Data items:
######

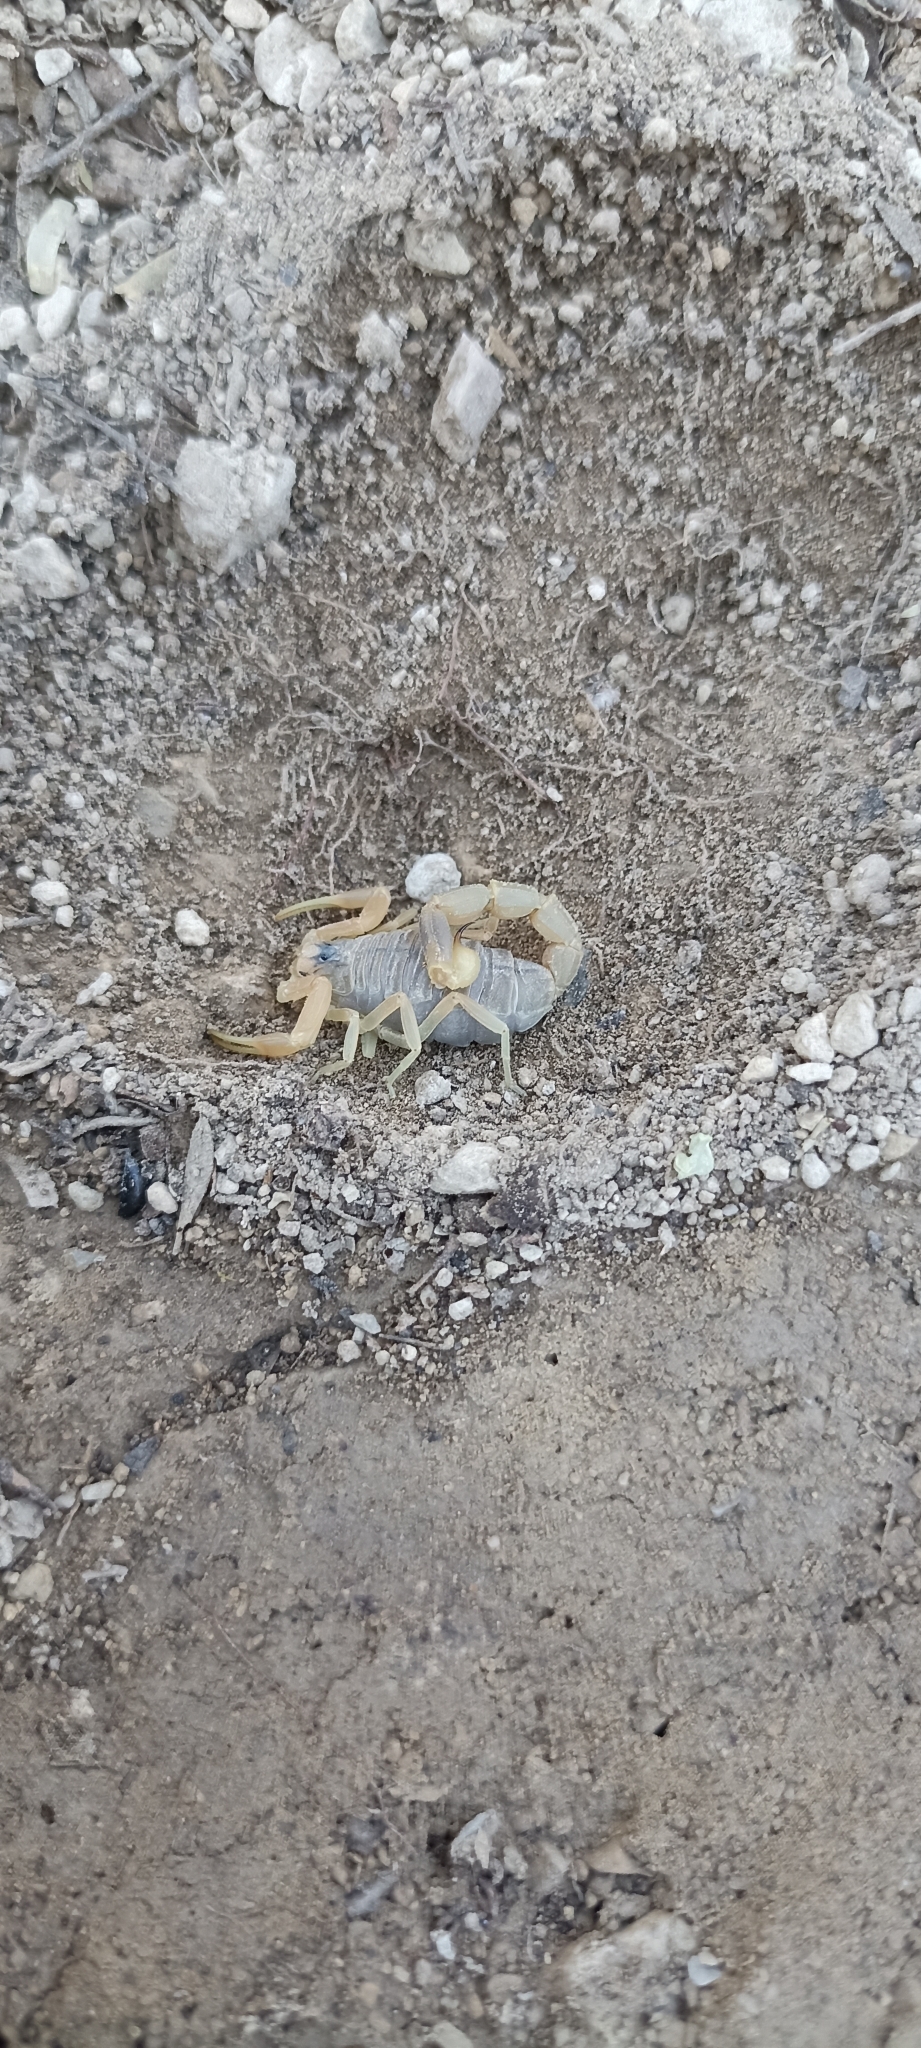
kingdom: Animalia
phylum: Arthropoda
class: Arachnida
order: Scorpiones
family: Buthidae
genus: Buthus
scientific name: Buthus occitanus
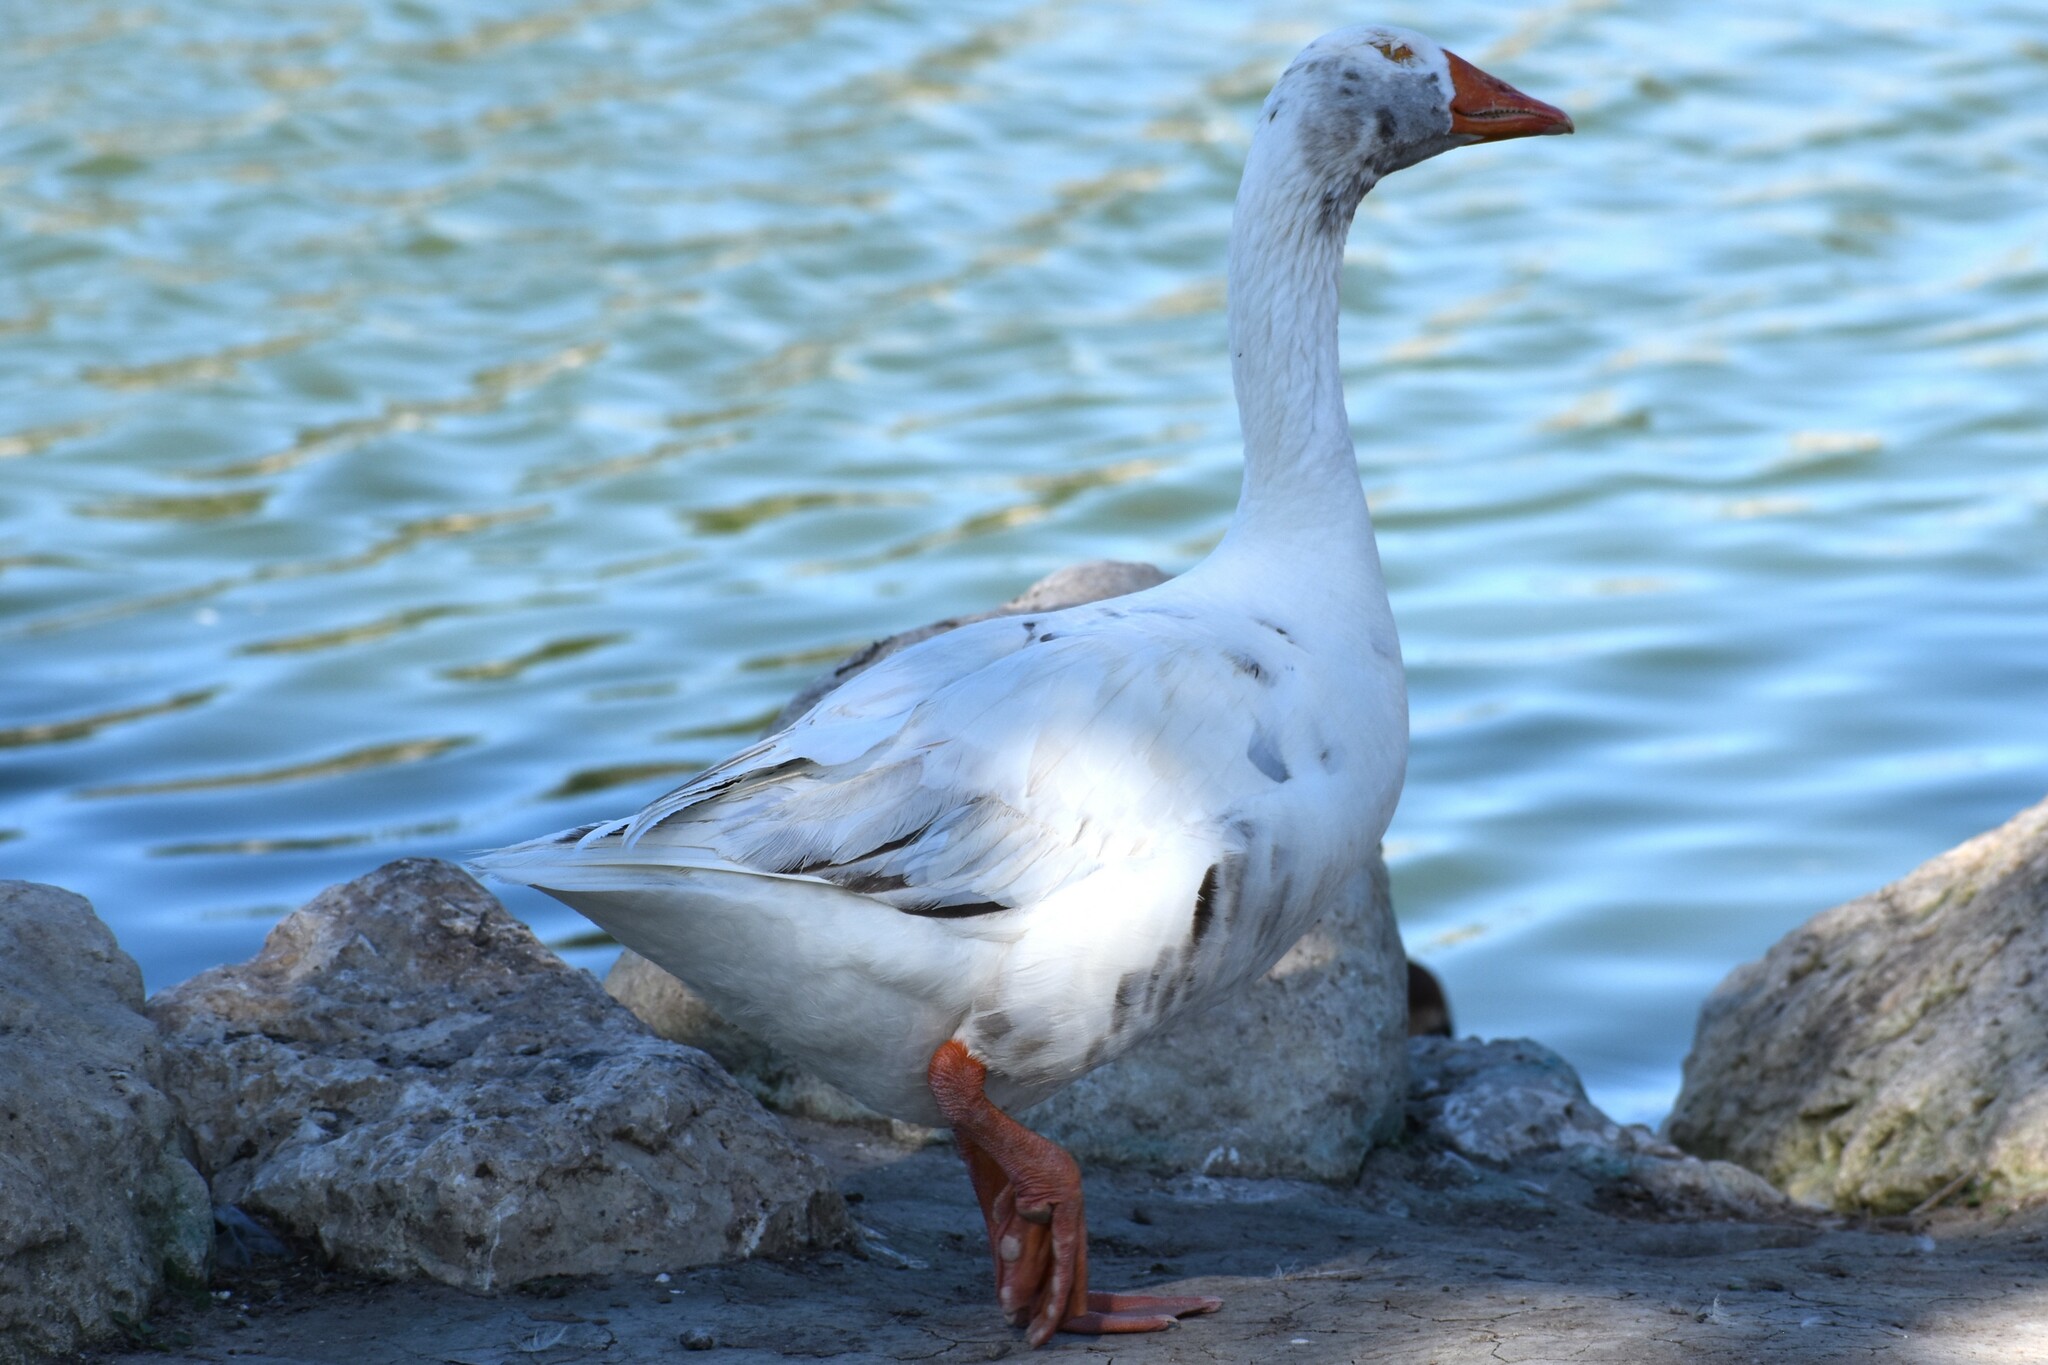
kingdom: Animalia
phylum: Chordata
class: Aves
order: Anseriformes
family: Anatidae
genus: Anser
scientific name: Anser anser
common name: Greylag goose
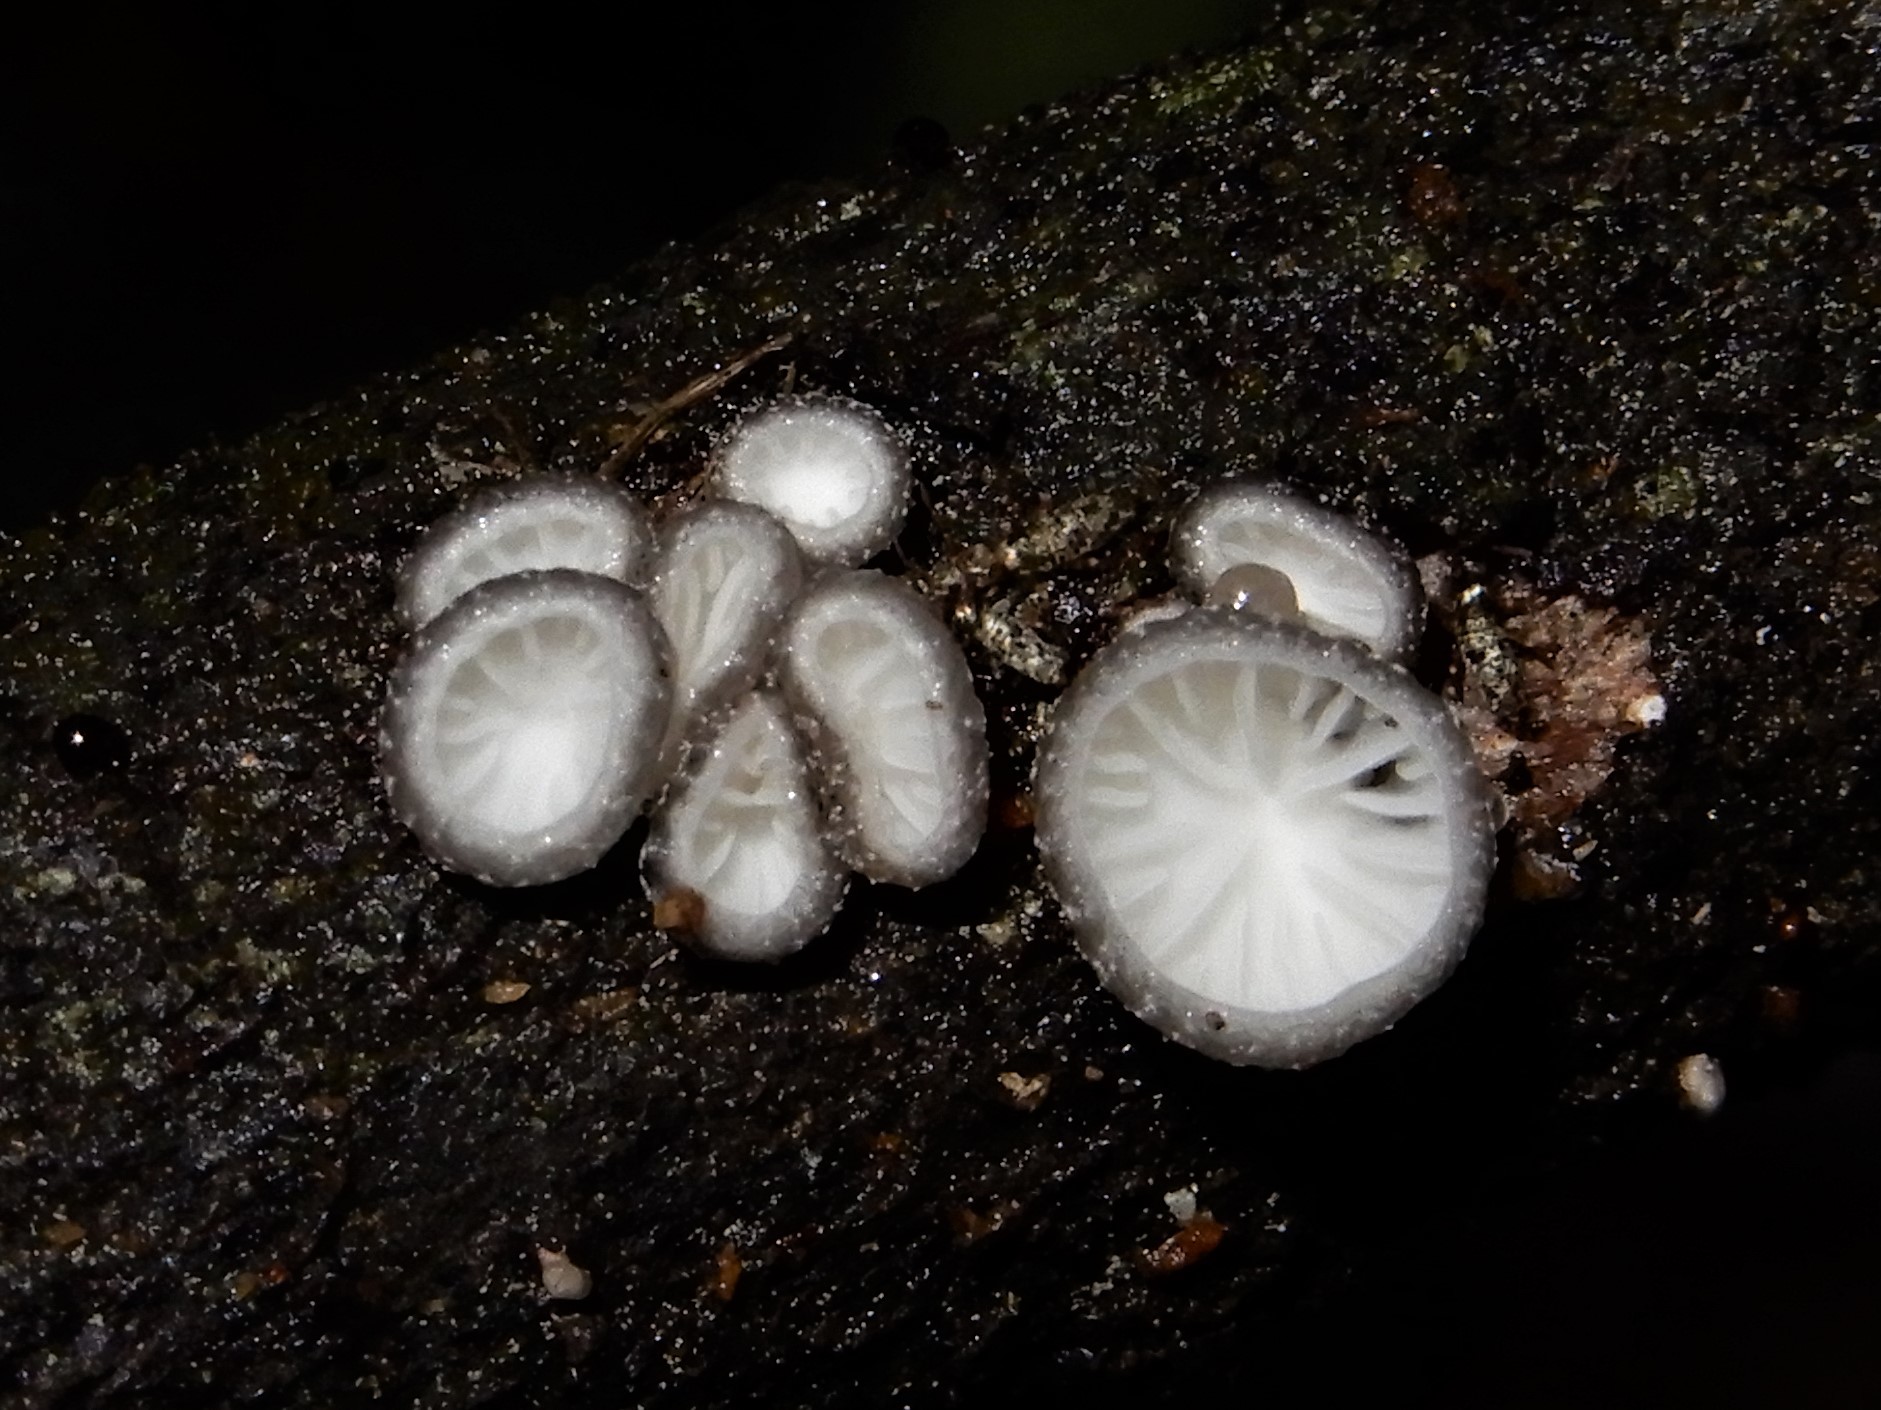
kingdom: Fungi
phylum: Basidiomycota
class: Agaricomycetes
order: Agaricales
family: Pleurotaceae
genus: Hohenbuehelia
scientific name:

######

**EXERCISE DESCRIPTION:**
Copy out the lines of the records from the line with "class: Aves" through the last line of the records, keeping them unchanged and omitting the pictures.

**RESPONSE TO THIS TASK:**
class: Aves
order: Anseriformes
family: Anatidae
genus: Anser
scientific name: Anser anser
common name: Greylag goose
kingdom: Fungi
phylum: Basidiomycota
class: Agaricomycetes
order: Agaricales
family: Pleurotaceae
genus: Hohenbuehelia
scientific name:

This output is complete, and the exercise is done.